3) South Korea’s memory-led rally stands out
With the ultimate winners among AI adopters still uncertain, many investors are placing bets on chipmakers, particularly those linked to AI-driven demand for memory. That positioning has propelled South Korea to the forefront of performance this year.
The main KOSPI index is up 20.8% year-to-date, compared with a 0.5% decline in the S&P 500 and a 4% gain in Europe’s STOXX 600. "From Q3 onwards - but it’s really only captured people’s attention in the last month - it (the AI capex trade) has now shifted really heavily to memory, which is a Korea trade," said Gerry Fowler, head of European equity strategy and global derivatives strategy at UBS.
South Korean chipmakers Samsung Electronics and SK Hynix are up 32% and 29% respectively so far this year. Morningstar Direct data shows flows into U.S.-listed Korean equity funds rose 20% in January, making them among the most popular fund picks for the month.
4) Investors demanding clearer returns on rising capex
Across these trends, a common thread is investor intolerance for unchecked spending without transparent pathways to profit.
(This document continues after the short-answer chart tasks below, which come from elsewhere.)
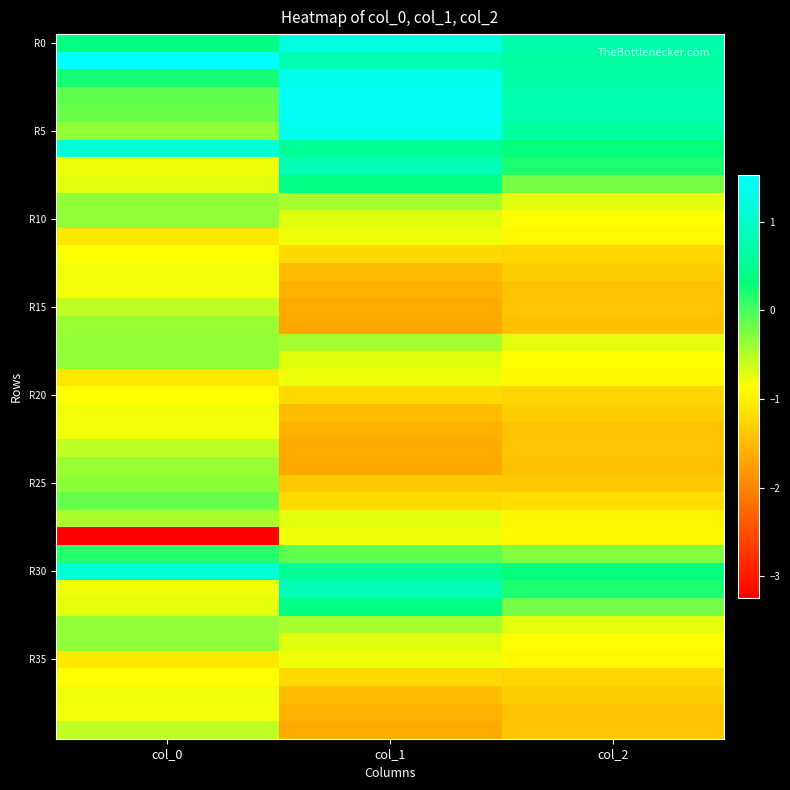

How many distinct data groups are displayed?

40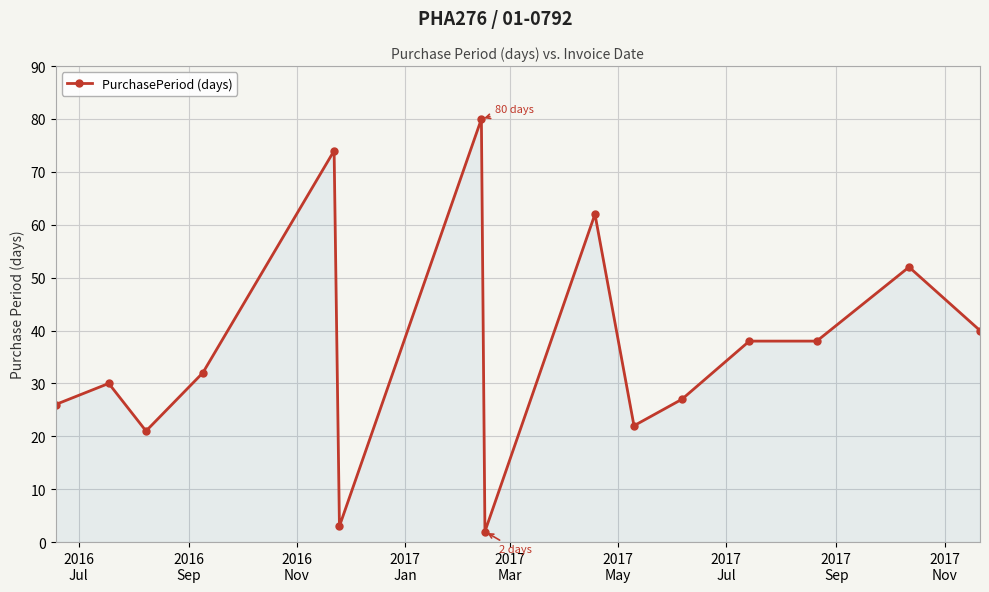

What is the maximum value shown in the chart?

80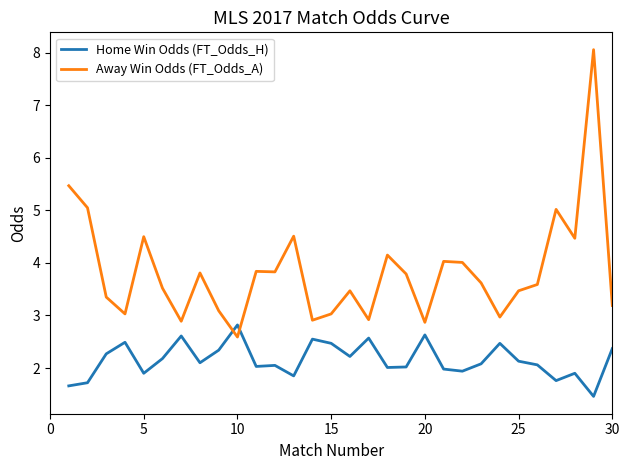

Rank the series by their maximum value, from lowest to highest.

Home Win Odds (FT_Odds_H), Away Win Odds (FT_Odds_A)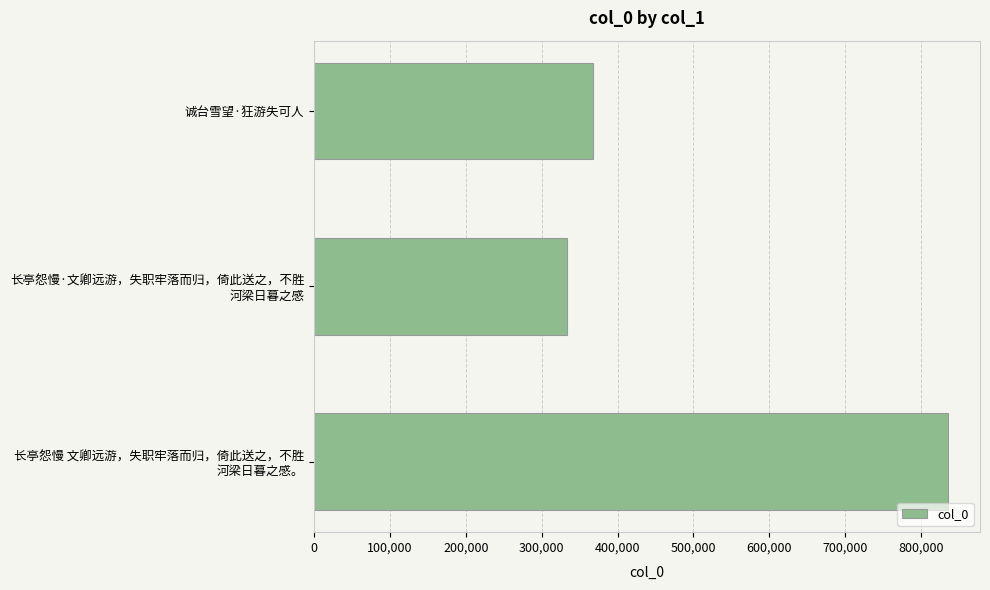

Are the bars horizontal?

Yes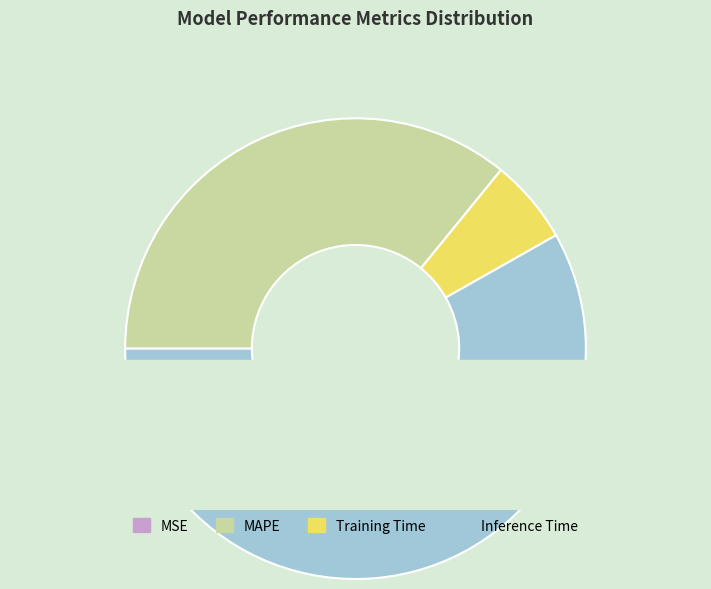

To the nearest percent, what is the combined percentage of MSE and Training Time?

6%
The immediate market reaction to capex announcements - where some companies were punished while others were rewarded - reflects heightened scrutiny over the effectiveness of those investments.
That shift is influencing sectoral and regional performance: hardware and data-centre supply chains are being viewed as nearer-term beneficiaries, while software, data and analytics firms are being evaluated more critically on their ability to monetize AI enhancements.
Implications for markets and investors
The evolving AI narrative suggests that allocations tied to the theme will continue to be reworked. Investors appear to be moving from indiscriminate exposure to differentiated bets based on the specific role a company plays in the AI value chain, its capital intensity and the clarity of its return profile.
Key points
- Hardware and data-centre suppliers are outperforming many software and analytics firms as investors separate AI enablers from those expected to be disrupted.
- Large-cap U.S. technology names are diverging in market reaction to higher capex, with the market increasingly evaluating return on investment rather than headline spending.
- South Korea’s market, driven by memory chipmakers, has outperformed major indices year-to-date amid concentrated investor interest in memory demand for AI.
Risks and uncertainties
- The rapid rise in capital expenditure among major technology firms raises the risk that investors could penalise companies that fail to demonstrate near-term returns, affecting large-cap tech and cloud services.
- Higher debt loads tied to AI spending could increase financial strain if revenue uplift from AI proves slower than anticipated, impacting both equity and credit markets.
- Market concentration in regions or sectors - such as Korea’s memory-focused rally - can expose investors to sector-specific cycles and idiosyncratic risks.
As the AI investment story matures, market participants are re-evaluating exposures with sharper distinctions between enablers, beneficiaries and those that may face disruption. The next phase will likely be determined by which companies can convert heavy spending into measurable, sustainable returns.